### [Instructions to follow]
Take each line of the material that includes "testimony" and copy it.

Segment Open

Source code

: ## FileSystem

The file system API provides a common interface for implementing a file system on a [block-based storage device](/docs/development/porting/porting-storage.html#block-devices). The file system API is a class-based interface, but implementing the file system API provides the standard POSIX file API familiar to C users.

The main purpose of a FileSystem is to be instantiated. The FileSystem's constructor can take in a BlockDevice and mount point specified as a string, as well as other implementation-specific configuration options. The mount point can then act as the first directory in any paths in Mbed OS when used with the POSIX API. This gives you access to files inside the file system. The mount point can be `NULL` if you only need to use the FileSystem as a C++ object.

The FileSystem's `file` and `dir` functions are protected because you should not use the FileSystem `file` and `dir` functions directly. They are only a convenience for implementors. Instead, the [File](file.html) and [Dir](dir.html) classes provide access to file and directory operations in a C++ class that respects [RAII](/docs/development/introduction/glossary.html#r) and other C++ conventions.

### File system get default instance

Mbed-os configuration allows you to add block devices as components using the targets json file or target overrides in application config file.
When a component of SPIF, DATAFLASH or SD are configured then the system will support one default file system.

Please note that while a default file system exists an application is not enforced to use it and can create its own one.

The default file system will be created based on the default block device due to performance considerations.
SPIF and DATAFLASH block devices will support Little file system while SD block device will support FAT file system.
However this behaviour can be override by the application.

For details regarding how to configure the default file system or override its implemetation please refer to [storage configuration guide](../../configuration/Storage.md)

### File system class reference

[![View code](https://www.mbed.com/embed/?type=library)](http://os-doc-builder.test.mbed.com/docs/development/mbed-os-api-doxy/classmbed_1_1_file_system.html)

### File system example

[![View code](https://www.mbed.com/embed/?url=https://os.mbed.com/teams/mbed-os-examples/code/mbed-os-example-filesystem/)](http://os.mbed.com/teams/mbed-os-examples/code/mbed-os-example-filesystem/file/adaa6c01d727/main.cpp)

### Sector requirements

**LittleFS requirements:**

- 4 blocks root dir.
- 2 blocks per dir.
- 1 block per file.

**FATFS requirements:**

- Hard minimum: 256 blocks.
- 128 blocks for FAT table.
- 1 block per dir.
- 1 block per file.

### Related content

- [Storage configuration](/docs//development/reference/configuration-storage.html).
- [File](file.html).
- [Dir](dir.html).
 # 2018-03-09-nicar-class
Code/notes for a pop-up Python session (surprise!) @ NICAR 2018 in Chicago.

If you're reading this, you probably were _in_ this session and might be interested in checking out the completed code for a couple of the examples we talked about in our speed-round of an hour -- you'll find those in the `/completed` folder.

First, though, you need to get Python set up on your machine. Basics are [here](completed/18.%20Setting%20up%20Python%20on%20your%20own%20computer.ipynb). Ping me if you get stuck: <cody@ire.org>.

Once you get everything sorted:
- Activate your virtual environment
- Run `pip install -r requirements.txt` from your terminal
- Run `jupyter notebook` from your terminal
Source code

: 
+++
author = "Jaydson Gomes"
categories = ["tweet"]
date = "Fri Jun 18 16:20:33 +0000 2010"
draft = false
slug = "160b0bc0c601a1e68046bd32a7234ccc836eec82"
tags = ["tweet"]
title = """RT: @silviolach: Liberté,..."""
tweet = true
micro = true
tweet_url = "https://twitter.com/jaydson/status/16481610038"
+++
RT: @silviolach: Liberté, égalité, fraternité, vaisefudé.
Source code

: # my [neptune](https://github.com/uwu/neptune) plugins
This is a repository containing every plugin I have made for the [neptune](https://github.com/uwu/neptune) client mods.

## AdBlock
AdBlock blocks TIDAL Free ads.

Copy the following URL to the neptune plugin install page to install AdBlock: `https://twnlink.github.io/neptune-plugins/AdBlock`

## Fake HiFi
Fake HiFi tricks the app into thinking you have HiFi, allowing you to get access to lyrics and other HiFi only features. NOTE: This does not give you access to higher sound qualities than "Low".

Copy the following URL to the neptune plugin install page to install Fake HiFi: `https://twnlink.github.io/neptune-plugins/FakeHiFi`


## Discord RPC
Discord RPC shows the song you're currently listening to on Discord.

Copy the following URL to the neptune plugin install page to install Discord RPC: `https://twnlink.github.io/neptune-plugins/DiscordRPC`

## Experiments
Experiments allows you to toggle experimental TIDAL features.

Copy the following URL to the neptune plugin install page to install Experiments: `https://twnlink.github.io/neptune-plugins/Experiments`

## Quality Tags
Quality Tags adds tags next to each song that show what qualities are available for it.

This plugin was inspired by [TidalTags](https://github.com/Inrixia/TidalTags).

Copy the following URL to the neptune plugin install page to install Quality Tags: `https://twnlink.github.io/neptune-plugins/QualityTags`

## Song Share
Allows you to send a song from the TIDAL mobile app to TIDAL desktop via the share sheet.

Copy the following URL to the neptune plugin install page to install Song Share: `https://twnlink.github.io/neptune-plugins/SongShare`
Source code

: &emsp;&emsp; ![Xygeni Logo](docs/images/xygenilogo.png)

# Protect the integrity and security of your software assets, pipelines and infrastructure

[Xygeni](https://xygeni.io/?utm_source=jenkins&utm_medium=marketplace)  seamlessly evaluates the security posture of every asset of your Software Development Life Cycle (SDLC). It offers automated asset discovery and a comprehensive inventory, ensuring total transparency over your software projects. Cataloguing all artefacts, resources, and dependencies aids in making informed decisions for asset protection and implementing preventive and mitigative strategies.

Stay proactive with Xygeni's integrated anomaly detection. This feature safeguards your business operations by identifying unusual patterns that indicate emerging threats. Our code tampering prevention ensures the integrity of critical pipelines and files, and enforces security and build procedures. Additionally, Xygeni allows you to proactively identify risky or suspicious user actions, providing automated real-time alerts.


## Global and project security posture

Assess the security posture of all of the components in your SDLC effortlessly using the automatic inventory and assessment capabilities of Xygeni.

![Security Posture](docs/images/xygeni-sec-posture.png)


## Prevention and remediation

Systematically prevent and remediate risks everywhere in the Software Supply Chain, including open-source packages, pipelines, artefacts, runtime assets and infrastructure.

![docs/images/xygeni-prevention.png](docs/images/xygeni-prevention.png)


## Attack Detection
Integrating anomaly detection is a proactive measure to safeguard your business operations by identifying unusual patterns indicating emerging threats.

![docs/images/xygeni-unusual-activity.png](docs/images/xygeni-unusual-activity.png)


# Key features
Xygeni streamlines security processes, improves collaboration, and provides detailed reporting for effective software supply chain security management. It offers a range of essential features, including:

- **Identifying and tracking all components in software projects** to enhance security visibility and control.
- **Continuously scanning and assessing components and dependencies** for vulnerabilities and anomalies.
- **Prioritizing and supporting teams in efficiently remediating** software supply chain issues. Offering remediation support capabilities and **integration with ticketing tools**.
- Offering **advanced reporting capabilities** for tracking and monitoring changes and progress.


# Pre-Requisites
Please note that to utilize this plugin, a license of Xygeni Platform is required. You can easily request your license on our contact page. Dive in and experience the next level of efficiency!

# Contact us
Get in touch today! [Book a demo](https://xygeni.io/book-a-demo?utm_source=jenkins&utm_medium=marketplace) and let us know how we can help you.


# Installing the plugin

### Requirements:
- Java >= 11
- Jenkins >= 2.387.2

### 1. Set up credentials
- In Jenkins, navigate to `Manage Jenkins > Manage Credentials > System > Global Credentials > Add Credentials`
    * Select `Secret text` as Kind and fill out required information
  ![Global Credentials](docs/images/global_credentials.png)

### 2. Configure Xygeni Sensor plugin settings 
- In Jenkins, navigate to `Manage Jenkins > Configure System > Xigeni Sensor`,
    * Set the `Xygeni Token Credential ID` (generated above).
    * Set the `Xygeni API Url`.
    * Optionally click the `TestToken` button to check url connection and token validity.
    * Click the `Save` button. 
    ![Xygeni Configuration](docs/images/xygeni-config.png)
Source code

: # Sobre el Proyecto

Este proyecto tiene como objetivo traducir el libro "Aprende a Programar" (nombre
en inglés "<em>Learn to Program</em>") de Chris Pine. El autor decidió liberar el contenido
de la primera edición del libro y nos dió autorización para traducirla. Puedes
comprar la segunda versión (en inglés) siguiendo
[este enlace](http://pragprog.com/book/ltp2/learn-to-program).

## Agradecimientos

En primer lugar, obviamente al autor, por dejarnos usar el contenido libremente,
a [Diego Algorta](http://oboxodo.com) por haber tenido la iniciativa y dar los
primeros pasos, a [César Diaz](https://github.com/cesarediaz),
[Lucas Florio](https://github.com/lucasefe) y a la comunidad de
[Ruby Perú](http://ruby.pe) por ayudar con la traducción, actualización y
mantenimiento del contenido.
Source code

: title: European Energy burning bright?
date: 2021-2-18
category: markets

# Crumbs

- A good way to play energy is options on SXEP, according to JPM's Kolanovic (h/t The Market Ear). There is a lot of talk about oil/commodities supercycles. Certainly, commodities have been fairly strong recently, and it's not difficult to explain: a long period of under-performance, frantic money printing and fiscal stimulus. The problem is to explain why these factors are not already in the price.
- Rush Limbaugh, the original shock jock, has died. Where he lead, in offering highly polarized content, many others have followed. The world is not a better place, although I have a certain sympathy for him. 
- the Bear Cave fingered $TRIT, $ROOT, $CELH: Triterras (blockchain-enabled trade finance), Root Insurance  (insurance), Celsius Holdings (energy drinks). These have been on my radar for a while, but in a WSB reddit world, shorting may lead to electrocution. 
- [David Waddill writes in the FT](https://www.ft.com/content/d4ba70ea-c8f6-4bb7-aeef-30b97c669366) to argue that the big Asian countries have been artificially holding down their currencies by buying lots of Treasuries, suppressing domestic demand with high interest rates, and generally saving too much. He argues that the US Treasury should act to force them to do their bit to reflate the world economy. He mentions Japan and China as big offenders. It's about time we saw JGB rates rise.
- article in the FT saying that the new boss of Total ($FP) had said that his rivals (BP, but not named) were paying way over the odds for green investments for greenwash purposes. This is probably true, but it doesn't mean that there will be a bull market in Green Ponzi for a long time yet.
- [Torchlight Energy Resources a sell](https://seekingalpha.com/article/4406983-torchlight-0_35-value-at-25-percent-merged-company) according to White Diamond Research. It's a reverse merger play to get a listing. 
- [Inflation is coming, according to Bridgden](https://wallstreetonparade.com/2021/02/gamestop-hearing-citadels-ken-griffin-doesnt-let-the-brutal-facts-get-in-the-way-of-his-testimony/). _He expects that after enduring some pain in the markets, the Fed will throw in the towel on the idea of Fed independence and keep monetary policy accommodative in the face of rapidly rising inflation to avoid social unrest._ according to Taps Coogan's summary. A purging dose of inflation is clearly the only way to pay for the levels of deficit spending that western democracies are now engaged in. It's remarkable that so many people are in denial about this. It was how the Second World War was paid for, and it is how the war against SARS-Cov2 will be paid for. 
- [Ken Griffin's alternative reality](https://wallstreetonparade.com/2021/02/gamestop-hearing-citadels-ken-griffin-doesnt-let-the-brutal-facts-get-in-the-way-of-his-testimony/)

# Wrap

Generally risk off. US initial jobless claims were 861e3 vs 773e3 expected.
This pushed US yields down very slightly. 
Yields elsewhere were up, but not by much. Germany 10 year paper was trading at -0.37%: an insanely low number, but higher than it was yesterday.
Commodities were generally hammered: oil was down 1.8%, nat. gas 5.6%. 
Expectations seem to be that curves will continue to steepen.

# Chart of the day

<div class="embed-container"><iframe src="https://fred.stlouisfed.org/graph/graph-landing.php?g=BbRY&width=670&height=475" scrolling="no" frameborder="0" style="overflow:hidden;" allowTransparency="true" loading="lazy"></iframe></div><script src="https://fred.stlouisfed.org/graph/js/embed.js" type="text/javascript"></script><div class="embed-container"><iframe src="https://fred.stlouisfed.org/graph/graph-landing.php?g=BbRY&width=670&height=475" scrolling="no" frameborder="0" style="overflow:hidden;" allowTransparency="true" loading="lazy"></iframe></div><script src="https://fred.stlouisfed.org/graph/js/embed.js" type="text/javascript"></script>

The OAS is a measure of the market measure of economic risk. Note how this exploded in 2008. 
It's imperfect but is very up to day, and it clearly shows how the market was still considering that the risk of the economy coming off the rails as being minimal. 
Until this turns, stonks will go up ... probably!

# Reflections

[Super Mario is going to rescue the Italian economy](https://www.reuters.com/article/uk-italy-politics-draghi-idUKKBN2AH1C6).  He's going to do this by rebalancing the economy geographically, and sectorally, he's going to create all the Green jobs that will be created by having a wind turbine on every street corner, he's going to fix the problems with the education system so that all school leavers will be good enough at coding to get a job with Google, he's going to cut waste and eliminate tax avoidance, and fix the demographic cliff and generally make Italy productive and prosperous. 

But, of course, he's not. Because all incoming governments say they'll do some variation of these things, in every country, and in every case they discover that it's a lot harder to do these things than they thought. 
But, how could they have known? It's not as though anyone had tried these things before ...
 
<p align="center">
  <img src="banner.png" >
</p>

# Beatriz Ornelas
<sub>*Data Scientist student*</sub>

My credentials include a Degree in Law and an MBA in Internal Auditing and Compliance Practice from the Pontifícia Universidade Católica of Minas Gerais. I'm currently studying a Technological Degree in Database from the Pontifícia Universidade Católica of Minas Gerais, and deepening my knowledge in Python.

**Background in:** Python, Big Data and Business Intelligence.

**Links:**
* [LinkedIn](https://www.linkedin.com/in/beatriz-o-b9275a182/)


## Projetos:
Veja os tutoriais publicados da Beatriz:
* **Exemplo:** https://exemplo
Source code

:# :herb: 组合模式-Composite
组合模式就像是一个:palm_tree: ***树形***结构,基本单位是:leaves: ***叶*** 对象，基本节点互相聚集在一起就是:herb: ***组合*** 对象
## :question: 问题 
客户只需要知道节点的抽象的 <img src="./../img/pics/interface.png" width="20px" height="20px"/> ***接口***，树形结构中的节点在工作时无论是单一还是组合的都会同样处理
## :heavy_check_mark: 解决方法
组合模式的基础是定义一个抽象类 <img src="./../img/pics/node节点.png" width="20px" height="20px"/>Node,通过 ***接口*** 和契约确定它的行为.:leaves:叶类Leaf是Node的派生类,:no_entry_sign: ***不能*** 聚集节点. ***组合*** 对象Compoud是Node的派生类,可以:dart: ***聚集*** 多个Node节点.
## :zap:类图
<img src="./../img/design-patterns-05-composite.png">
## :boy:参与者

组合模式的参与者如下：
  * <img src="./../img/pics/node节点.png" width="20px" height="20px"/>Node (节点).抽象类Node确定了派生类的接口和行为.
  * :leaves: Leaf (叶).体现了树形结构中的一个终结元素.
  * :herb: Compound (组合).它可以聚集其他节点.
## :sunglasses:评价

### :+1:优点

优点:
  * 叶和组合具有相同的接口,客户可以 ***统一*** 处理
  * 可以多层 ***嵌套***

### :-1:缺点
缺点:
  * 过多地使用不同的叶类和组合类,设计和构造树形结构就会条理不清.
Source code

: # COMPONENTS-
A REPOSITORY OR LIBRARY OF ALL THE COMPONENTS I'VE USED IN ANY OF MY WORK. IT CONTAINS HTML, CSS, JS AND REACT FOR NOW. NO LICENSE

Segment Closed

### [Task output]
- [Inflation is coming, according to Bridgden](https://wallstreetonparade.com/2021/02/gamestop-hearing-citadels-ken-griffin-doesnt-let-the-brutal-facts-get-in-the-way-of-his-testimony/). _He expects that after enduring some pain in the markets, the Fed will throw in the towel on the idea of Fed independence and keep monetary policy accommodative in the face of rapidly rising inflation to avoid social unrest._ according to Taps Coogan's summary. A purging dose of inflation is clearly the only way to pay for the levels of deficit spending that western democracies are now engaged in. It's remarkable that so many people are in denial about this. It was how the Second World War was paid for, and it is how the war against SARS-Cov2 will be paid for. 
- [Ken Griffin's alternative reality](https://wallstreetonparade.com/2021/02/gamestop-hearing-citadels-ken-griffin-doesnt-let-the-brutal-facts-get-in-the-way-of-his-testimony/)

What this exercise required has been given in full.